··· PROVIDED INFORMATION ···
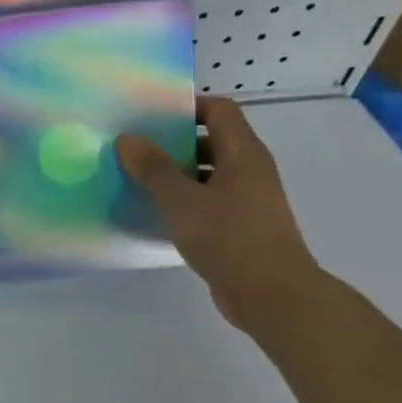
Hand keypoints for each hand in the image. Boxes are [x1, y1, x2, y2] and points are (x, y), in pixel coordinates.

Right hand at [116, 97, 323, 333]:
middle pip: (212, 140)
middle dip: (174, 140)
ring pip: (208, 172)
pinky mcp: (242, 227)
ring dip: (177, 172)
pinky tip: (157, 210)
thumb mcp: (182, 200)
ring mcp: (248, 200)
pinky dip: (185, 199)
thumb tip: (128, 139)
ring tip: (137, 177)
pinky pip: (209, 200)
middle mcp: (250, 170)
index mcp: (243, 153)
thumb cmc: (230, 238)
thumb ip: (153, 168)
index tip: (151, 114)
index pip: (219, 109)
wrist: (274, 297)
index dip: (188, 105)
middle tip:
···
# GOAL OF THE EXERCISE:
Return, word for word, the lines from the one containing "pinky tip: (157, 210)" through the end of the data above, both ends included, and nothing else.

# YOUR RESPONSE:
pinky tip: (157, 210)
thumb mcp: (182, 200)
ring mcp: (248, 200)
pinky dip: (185, 199)
thumb tip: (128, 139)
ring tip: (137, 177)
pinky pip: (209, 200)
middle mcp: (250, 170)
index mcp: (243, 153)
thumb cmc: (230, 238)
thumb ip: (153, 168)
index tip: (151, 114)
index pip: (219, 109)
wrist: (274, 297)
index dip: (188, 105)
middle tip:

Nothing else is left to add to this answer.